Nightwing #30 review


Well, that was horrible. 

It's the final issue of Nightwing, but not really. In the 'grand' tradition of Justice League United #0 being #1 by any other name, this is actually Grayson #1, or #0 if we have to be all Marketing about it. Yes, we see exchanges between Nightwing and Batman about what Dick's going to do now the world thinks he's dead at the hands of the Crime Syndicate, but the characters and events of the last few issues are ignored. There are flashbacks, but not to anything from the previous 29 instalments - this issue is all about moving forward. 

On the basis of Nightwing #30, I think I'll stay behind ...


We open with Dr Leslie Thompkins telling Batman of a chilling encounter with a gang of assassins while she was ministering to poor children in the Congo a couple of months previously. She was rescued by mysterious organisation Spyral, but fears she's given up his secrets while drugged by them. 

In Wayne Manor, Alfred is almost a broken man, having lost Damian and Dick in quick succession. The lift to the Batcave is broken, apparently accidentally, so he can't get down to the Batcave. Below the manor, Batman challenges Nightwing to prove he still has what it takes to continue in the crimefighting game, having 'allowed' himself to be captured and brutalised. 


They fight. Boy, do they fight - and that's not a good 'boy'. Because this is one of the most horrible back and forths I've seen in a DC comic, with Dick 'winning' but winding up covered in blood and cuts. Being thrown into a glass case containing a Robin costume - how subtle - without your usual body armour will do that to you. Bruce is in a similar state, but Dick's win isn't convincing, it's more as if Bruce has made his point and allowed the fight to finish.

== REQUIREMENT 1 ==
Which places are named in the Nightwing #30 review?
== REQUIREMENT 2 ==
Add the next few sentences of the Nightwing #30 review, starting right after its last sentence.
The listing after this review isn't needed for anything here.

== RECORDS PROVIDED ==
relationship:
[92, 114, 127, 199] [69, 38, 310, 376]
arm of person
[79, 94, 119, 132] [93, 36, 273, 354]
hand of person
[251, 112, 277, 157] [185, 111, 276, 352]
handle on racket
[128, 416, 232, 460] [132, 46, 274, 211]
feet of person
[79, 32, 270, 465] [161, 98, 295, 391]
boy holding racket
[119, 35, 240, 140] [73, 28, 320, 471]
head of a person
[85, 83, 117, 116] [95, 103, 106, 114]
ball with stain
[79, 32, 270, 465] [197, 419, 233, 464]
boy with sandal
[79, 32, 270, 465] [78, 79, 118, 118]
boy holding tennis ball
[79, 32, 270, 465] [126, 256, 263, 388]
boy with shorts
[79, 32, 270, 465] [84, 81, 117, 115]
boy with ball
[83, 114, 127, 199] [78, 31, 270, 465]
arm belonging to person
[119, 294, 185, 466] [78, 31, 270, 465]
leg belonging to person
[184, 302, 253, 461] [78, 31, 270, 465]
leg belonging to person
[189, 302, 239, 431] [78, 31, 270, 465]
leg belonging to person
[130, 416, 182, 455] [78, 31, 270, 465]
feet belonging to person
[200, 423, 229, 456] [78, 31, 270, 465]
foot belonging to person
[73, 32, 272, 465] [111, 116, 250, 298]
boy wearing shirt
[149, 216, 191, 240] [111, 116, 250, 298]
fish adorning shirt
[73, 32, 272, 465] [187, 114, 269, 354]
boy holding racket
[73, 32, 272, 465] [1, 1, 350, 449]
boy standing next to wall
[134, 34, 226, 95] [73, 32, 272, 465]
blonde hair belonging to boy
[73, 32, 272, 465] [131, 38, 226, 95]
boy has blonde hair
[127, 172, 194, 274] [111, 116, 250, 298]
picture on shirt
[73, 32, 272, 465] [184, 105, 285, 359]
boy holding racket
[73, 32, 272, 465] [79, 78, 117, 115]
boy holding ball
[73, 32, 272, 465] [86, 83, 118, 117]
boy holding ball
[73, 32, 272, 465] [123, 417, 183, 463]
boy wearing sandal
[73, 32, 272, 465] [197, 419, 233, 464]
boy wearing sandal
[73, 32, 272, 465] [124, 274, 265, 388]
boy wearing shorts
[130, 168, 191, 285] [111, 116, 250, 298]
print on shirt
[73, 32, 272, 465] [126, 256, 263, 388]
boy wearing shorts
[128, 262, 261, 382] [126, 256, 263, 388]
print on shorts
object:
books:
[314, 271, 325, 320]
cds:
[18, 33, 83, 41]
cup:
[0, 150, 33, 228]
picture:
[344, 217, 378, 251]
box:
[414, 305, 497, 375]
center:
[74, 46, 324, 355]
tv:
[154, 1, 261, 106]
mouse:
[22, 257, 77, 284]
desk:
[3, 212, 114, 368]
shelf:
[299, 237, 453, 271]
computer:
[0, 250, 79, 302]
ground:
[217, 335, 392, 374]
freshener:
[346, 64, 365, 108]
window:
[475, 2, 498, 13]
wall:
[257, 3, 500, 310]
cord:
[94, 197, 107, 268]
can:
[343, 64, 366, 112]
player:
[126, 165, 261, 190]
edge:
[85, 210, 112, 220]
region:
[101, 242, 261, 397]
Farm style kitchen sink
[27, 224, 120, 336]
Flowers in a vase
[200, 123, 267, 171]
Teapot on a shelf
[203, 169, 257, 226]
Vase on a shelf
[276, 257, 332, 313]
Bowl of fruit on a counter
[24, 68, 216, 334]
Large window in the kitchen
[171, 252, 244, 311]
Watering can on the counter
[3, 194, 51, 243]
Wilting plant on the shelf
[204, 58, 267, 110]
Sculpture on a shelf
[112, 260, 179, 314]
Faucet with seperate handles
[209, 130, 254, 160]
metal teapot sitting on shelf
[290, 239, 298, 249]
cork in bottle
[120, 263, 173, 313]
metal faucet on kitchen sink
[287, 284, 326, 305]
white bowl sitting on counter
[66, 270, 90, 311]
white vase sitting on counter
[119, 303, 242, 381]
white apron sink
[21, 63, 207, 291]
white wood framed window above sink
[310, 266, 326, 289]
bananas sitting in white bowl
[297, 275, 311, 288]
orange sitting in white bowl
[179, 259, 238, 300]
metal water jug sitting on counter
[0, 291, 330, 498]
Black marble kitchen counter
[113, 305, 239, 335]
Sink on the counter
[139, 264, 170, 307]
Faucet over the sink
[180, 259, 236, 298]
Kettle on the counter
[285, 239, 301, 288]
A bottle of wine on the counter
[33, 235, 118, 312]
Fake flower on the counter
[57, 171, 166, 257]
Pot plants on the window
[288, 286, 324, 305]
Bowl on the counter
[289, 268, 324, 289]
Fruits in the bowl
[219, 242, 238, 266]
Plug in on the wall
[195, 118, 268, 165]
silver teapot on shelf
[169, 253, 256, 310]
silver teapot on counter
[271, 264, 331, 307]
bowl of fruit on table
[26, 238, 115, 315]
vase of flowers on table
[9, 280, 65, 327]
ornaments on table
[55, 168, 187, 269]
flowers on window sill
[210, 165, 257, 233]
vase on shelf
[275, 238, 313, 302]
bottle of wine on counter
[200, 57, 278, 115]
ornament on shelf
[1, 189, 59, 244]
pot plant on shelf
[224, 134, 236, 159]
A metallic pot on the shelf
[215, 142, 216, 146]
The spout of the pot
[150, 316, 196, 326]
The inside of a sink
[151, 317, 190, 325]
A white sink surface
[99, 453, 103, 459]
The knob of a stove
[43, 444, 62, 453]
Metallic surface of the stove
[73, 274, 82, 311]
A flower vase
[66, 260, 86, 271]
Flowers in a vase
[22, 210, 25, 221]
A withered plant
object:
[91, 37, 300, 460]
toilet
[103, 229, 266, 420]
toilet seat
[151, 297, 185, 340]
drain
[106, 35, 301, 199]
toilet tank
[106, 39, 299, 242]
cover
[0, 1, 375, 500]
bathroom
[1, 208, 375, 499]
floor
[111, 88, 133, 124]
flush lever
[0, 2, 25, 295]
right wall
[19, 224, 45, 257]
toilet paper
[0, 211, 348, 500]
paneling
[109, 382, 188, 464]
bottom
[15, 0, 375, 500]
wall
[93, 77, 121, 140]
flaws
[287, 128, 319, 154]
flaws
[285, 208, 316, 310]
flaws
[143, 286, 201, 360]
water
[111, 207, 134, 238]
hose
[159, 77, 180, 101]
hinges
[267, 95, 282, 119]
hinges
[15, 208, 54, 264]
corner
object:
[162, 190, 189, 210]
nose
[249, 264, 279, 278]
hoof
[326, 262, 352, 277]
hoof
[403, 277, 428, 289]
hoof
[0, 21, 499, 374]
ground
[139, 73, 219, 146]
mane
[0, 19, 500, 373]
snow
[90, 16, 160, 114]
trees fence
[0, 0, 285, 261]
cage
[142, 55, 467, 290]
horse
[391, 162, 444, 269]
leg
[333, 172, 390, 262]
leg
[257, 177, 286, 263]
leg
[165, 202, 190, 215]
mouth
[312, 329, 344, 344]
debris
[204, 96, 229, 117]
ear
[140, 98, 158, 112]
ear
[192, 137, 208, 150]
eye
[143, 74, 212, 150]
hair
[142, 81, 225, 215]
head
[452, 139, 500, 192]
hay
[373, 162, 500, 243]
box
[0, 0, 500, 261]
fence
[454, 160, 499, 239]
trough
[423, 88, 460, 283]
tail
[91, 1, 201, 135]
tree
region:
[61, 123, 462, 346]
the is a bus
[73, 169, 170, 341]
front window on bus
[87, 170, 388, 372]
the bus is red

== RESPONSE AREA 1 ==
The Congo, Wayne Manor and the Batcave.

== RESPONSE AREA 2 ==
And the point? That yes, Dick still has what it takes, and is up to taking on a tough assignment if he agrees. All he has to do is infiltrate Spyral to see what they know, allowing all his friends - Barbara, Jim Gordon, Tim and the rest - to keep thinking he's dead. Alfred, Bruce lets know by the close of the sequence. What a kind chap. 

Dick, being an actual human being with feelings, says no. No no no no no. 

And a page or three later, he's beginning his new mission, running around the world foiling members of Die Faust Der Kain - the Fist of Cain, the guys who murdered a village in the opening pages. And wouldn't you know it, he soon attracts the attention of an agent of Spyral who's not named but whose mini-crossbow, cross shirt and publicity interviews tell us is Helena Bertinelli, the Huntress of the last DCU continuity. And she's now black, bra-less and in a gimp mask because, well, DC New 52.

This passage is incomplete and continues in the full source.